Data clustering is a discovery process that partitions a data set into groups (clusters) such that data points within the same group have high similarity while being very dissimilar to points in other groups (Han & Kamber, 2001). The ultimate goal of data clustering is to discover natural groupings in a set of patterns, points, or objects without prior knowledge of any class labels. In fact, in the machine-learning literature, data clustering is typically regarded as a form of unsupervised learning as opposed to supervised learning. In unsupervised learning or clustering, there is no training function as in supervised learning. There are many applications for data clustering including, but not limited to, pattern recognition, data analysis, data compression, image processing, understanding genomic data, and market-basket research.
Key Terms in this Chapter
Data Clustering: Data clustering is a discovery process that partitions a data set into groups such that data points within a group have high similarity in comparison to one another but are very dissimilar to points in other groups.

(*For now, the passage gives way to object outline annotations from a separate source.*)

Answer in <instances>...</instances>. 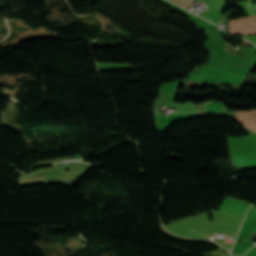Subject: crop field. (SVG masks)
Instances as JSON below:
<instances>
[{
    "instance_id": "crop-field-4",
    "label": "crop field",
    "mask_w": 256,
    "mask_h": 256,
    "mask_svg": "<svg viewBox=\"0 0 256 256\" xmlns=\"http://www.w3.org/2000/svg\"><path fill=\"white\" fill-rule=\"evenodd\" d=\"M254 232V231H253ZM254 233H256V232H254Z\"/></svg>"
},
{
    "instance_id": "crop-field-2",
    "label": "crop field",
    "mask_w": 256,
    "mask_h": 256,
    "mask_svg": "<svg viewBox=\"0 0 256 256\" xmlns=\"http://www.w3.org/2000/svg\"><path fill=\"white\" fill-rule=\"evenodd\" d=\"M186 112H198V105L190 104L186 110ZM199 112H201V104H199Z\"/></svg>"
},
{
    "instance_id": "crop-field-1",
    "label": "crop field",
    "mask_w": 256,
    "mask_h": 256,
    "mask_svg": "<svg viewBox=\"0 0 256 256\" xmlns=\"http://www.w3.org/2000/svg\"><path fill=\"white\" fill-rule=\"evenodd\" d=\"M251 24L253 26L254 32L256 33V17H249ZM249 18L237 19L235 21L230 20L229 22V31L235 33H254L252 26L250 24Z\"/></svg>"
},
{
    "instance_id": "crop-field-3",
    "label": "crop field",
    "mask_w": 256,
    "mask_h": 256,
    "mask_svg": "<svg viewBox=\"0 0 256 256\" xmlns=\"http://www.w3.org/2000/svg\"><path fill=\"white\" fill-rule=\"evenodd\" d=\"M171 1L177 3V4L181 5V6H184L189 0H171ZM192 2H193L192 0H191L190 2H188V3L184 6V8H186L187 6H189Z\"/></svg>"
}]
</instances>
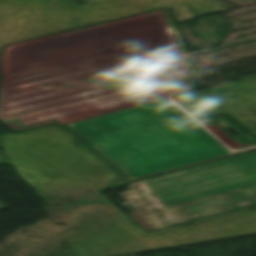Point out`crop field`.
<instances>
[{"label": "crop field", "mask_w": 256, "mask_h": 256, "mask_svg": "<svg viewBox=\"0 0 256 256\" xmlns=\"http://www.w3.org/2000/svg\"><path fill=\"white\" fill-rule=\"evenodd\" d=\"M147 231L256 203V151L131 184L118 194Z\"/></svg>", "instance_id": "8a807250"}, {"label": "crop field", "mask_w": 256, "mask_h": 256, "mask_svg": "<svg viewBox=\"0 0 256 256\" xmlns=\"http://www.w3.org/2000/svg\"><path fill=\"white\" fill-rule=\"evenodd\" d=\"M163 108L158 101L69 126L133 179L231 155L199 125L168 140L183 155L138 117Z\"/></svg>", "instance_id": "ac0d7876"}, {"label": "crop field", "mask_w": 256, "mask_h": 256, "mask_svg": "<svg viewBox=\"0 0 256 256\" xmlns=\"http://www.w3.org/2000/svg\"><path fill=\"white\" fill-rule=\"evenodd\" d=\"M161 101L169 108L140 115V117L166 139L198 132L191 126L196 123L189 119L179 108L173 107L167 102V99Z\"/></svg>", "instance_id": "34b2d1b8"}]
</instances>
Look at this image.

Data Mining: Data mining is a knowledge discovery process that focuses on extracting previously unknown, actionable information from very large databases.
Unsupervised Learning: This is a machine-learning approach in which a model is fit to a given set of observations. It is distinguished from supervised learning by the fact that there is no a priori output.
Cluster: A cluster is a group of objects having some common natural characteristics.
Hybrid Clustering: Hybrid clustering is a clustering process that partitions a data set into preliminary clusters and then constructs a hierarchical structure upon these subclusters based on a given similarity measure.
Hierarchical Clustering: Hierarchical clustering is the process of creating a hierarchical decomposition of a data set.
Distance Measure: This measure is a metric that is used to compute the distance between two data objects. The most commonly used distance measures are Manhattan distance and Euclidean distance.
Partitioning Clustering: Partitioning clustering is the process of generating a single partition of the data in an attempt to recover any natural groupings hidden in the data.